CD95 deficient mice fail to activate caspase 8 and caspase 3 enzyme activity upon SEB challenge. MRL/MpJ or MRL/MpJ-Fas^lpr mice were injected with PBS or SEB and lymph nodes and spleens removed 18, 24, or 48 hours later and caspase activity determined as shown in figure 5. In A, Caspase 8 activity is shown for CD4 and CD8 lymphocytes and splenocytes. Open triangles identify data from the MRL/MpJ and filled triangles identify the MRL/MpJ-Fas^lpr. In B, caspase 3 activity is shown. Data are presented as the mean ± SEM with 3 mice per group.
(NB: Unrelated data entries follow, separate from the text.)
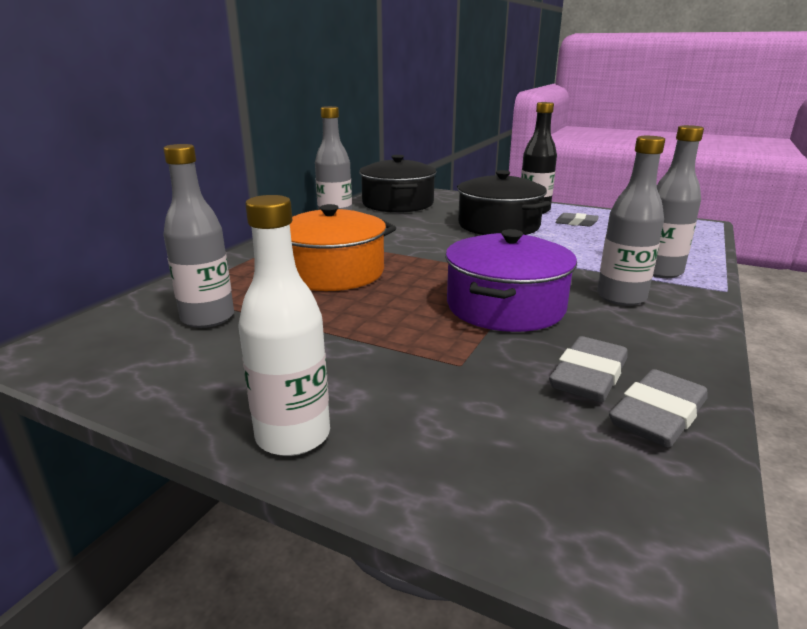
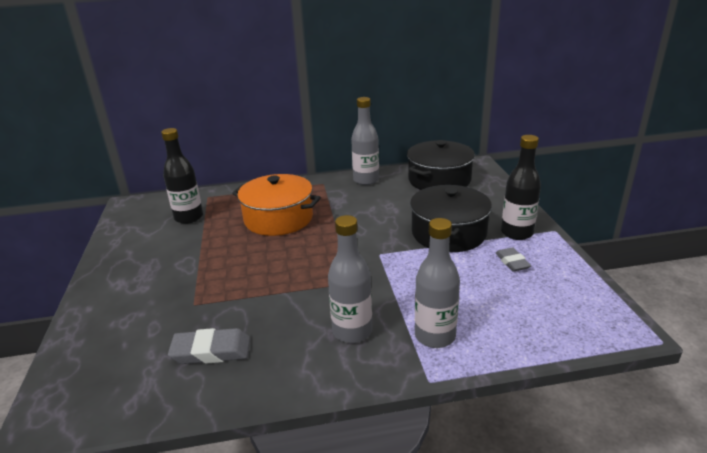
camera: 55 degrees right, 5 degrees up
grey bottle [163,144,234,328] -> black bottle [161,128,203,224]
white bottle [238,195,330,456] -> none
purple pot [445,229,577,332] -> none
grey eraser [609,369,708,448] -> none

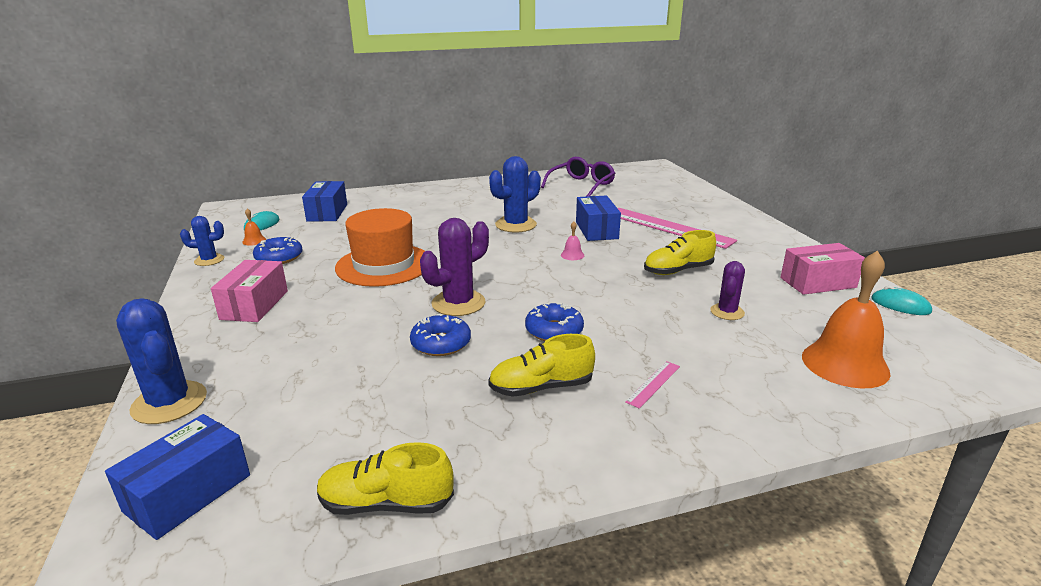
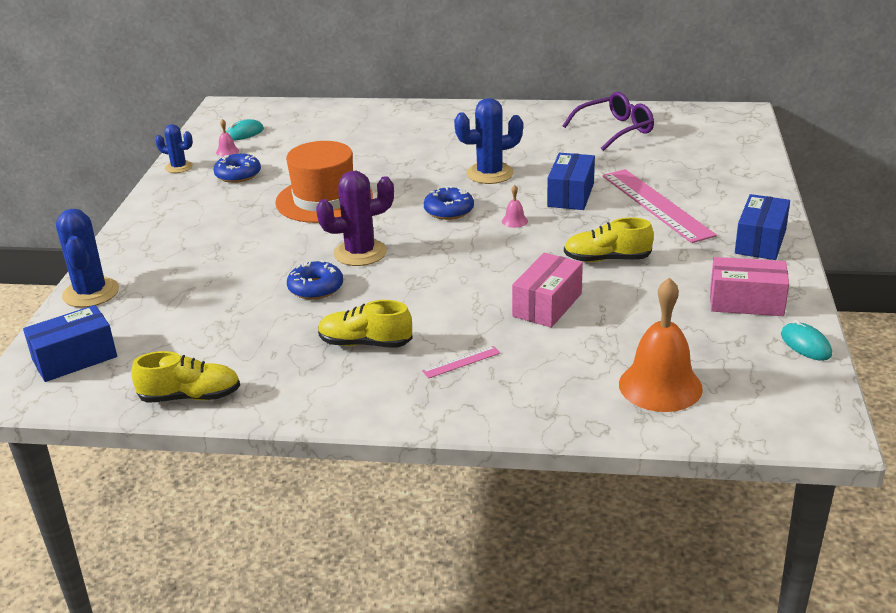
camera: 25 degrees right, 5 degrees up
pink box [211,260,288,322] -> pink box moved to [512,253,583,328]
orange bell [242,208,266,246] -> pink bell [216,119,239,157]
blue box [302,181,347,222] -> blue box moved to [735,194,790,260]
yellow shoe [317,442,454,515] -> yellow shoe turned 150 degrees clockwise [131,351,240,403]
blue donut [525,303,584,341] -> blue donut moved to [424,186,474,220]
purple cactus [710,261,745,320] -> none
An * indicates data are statistically significant with p≤0.01.

Figure 7

CD95 is required for promoting the activated pro-apoptotic state of Vβ8 T-cells in response to SEB. A. Representative flow cytometry plots show CD69 versus caspase 8 (left four panels) or caspase 3 (right four panels row) in CD4+ MRL/MpJ or MRL/MpJ-Fas^lpr splenocytes in response to PBS (top panels) or SEB (bottom panels) 18 hours later. B. Higher background levels of caspase activity in CD4+ T-cells do not account for decreased caspase activity observed in MRL/MpJ-Fas^lpr. In the top histogram, the percentage of cells with activated caspase 8 was measured by comparing CD4+Vβ8+ T-cells from PBS (shaded histogram) and SEB treated MRL/MpJ-Fas^lpr mice (solid line). In the bottom histogram, the percentage of cells with activated caspase 8 was compared in CD4+Vβ8+ T-cells from MRL/MpJ mice (solid line) and MRL/MpJ-Fas^lpr mice exposed to SEB (shaded histogram).